El padre se acurrucaba junto al hijo, hasta que el sueño les vencía a los dos. Entonces el hermano mayor muerto recuperaba su forma de emanación y se escabullía hasta la otra habitación. Se deslizaba bajo el edredón y ocupaba el lugar del padre en el lecho, procurando no hacer ruido. No quería despertar a mamá.

Pero mamá no dormía. La madre vivía en una perenne ensoñación, desde que él muriera en el hospital, cuando al salir de cuentas el embarazo se complicó. No había podido superarlo y pasaba los días en casa conjurando su nombre, bebiendo, gritando al padre, o todo ello a la vez. Dedicada a funestos rituales domésticos.
Sin embargo su deseo de ser madre no mermó y, aunque ya no amaba al padre, pronto volvió a estar embarazada.

Antes de que los doctores le dijeran el sexo del bebé ella ya lo sabía, como no podía ser de otra manera. Y no de otra manera podía ser que la criatura se llamara igual que el hermano muerto. Y entonces le pusieron ese mismo nombre al nacer, y le acostaron en la misma cunita y le vistieron con la misma ropita que el hermano mayor. Y el niño creció llamado por su nombre, que era también el nombre de un difunto. Creció débil y enfermo, lastimero y gemebundo. La misma muerte canalla se veía en su rostro flaco, tan diferente de la salud. Espejo del infortunio. Laberinto de la calamidad.

La madre no pudo soportar su presencia y el hermano pequeño vivo pronto fue rechazado por ella. Tanto le aborrecía. Mamá se metió en la cama y no volvió a salir, sino para asomarse a la ventana y blasfemar crueles palabras y sortilegios. Para amenazar o forzar al mundo. Había vuelto a caer.

El padre se multiplicaba en sus esfuerzos: trataba de amar a su mujer, trataba de amar al bebé enfermo y trataba de amar sus recuerdos. No tenía mucho más. Y muchas veces se preguntaba consternado cuánto amor le quedaba, cuánto más podría dar. Se preguntaba si merecía la pena todo ello. Aun dormía en la cama junto a su mujer, pero jamás la tocaba. La madre le habría despedazado por haberle hecho salir de su ensoñación. Ella ya no tenía amor.

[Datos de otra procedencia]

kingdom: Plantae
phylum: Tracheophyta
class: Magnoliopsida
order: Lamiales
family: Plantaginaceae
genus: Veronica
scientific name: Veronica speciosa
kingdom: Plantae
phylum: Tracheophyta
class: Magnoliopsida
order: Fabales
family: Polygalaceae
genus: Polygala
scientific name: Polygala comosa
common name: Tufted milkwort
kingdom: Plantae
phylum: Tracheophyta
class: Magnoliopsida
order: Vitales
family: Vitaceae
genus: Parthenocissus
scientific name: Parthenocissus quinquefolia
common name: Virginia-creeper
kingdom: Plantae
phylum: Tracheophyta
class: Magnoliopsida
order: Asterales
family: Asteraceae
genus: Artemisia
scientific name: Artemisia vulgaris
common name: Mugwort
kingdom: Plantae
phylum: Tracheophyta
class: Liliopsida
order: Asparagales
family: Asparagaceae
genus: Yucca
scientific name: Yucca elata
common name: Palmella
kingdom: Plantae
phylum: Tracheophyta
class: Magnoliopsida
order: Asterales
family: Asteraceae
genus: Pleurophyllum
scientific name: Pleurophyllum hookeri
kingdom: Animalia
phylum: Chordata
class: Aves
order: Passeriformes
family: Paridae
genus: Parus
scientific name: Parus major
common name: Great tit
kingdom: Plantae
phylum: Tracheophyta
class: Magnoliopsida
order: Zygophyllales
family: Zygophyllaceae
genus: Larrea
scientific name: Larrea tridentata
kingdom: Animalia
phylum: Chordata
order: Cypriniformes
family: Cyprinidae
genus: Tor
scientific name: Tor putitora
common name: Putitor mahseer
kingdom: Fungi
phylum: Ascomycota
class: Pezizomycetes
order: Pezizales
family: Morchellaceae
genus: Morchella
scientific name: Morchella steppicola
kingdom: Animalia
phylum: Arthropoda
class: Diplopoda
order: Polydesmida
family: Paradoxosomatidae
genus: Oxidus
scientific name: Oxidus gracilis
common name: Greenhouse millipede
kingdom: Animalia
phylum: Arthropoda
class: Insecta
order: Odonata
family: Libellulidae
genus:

El padre se había quedado dormido, abrazado a su débil y enfermo hijo pequeño vivo. Soñando con montañas. El niño soñaba con caballitos de mar. El hermano mayor muerto ya no soñaba, él era soñado por la madre. Su nombre, como un hechizo, derruía las montañas, secaba el mar. La madre se giraba en el lecho y abrazaba la presencia maldita, esculpida en algo peor que la nada. Sobre escombros de delirios y desechos de una cotidianidad desintegrada.